[[ Data extract open ]]
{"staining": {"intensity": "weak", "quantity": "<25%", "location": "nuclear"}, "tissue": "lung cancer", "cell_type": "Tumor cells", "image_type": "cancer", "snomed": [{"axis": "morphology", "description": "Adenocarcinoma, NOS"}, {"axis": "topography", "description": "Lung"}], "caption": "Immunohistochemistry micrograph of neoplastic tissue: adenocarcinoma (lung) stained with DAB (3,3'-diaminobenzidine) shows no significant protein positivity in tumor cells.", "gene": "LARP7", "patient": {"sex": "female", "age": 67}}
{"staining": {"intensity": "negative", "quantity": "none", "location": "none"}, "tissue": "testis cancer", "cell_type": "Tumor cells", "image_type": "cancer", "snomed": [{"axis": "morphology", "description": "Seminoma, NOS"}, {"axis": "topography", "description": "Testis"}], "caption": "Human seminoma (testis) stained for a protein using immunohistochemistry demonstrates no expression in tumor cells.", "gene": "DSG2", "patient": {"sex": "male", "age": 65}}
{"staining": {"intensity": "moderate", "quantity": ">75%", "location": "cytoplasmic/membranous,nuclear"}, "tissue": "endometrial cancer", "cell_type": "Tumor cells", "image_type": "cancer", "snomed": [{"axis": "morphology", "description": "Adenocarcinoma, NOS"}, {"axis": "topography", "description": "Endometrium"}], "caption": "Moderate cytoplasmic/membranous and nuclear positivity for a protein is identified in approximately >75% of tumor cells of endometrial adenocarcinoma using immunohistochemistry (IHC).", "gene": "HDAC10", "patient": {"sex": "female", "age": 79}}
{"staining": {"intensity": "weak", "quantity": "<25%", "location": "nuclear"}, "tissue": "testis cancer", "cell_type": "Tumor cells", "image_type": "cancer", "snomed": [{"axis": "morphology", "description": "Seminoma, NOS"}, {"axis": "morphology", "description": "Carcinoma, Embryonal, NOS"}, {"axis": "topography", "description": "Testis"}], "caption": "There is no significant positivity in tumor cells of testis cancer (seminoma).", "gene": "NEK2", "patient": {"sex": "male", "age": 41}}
[[ Data extract closed ]]
## Task instructions
From the line containing "cytoplasmic/membranous and nuclear" to the final line of the data above, transcribe every line exactly and nothing more.

## Worked solution
{"staining": {"intensity": "moderate", "quantity": ">75%", "location": "cytoplasmic/membranous,nuclear"}, "tissue": "endometrial cancer", "cell_type": "Tumor cells", "image_type": "cancer", "snomed": [{"axis": "morphology", "description": "Adenocarcinoma, NOS"}, {"axis": "topography", "description": "Endometrium"}], "caption": "Moderate cytoplasmic/membranous and nuclear positivity for a protein is identified in approximately >75% of tumor cells of endometrial adenocarcinoma using immunohistochemistry (IHC).", "gene": "HDAC10", "patient": {"sex": "female", "age": 79}}
{"staining": {"intensity": "weak", "quantity": "<25%", "location": "nuclear"}, "tissue": "testis cancer", "cell_type": "Tumor cells", "image_type": "cancer", "snomed": [{"axis": "morphology", "description": "Seminoma, NOS"}, {"axis": "morphology", "description": "Carcinoma, Embryonal, NOS"}, {"axis": "topography", "description": "Testis"}], "caption": "There is no significant positivity in tumor cells of testis cancer (seminoma).", "gene": "NEK2", "patient": {"sex": "male", "age": 41}}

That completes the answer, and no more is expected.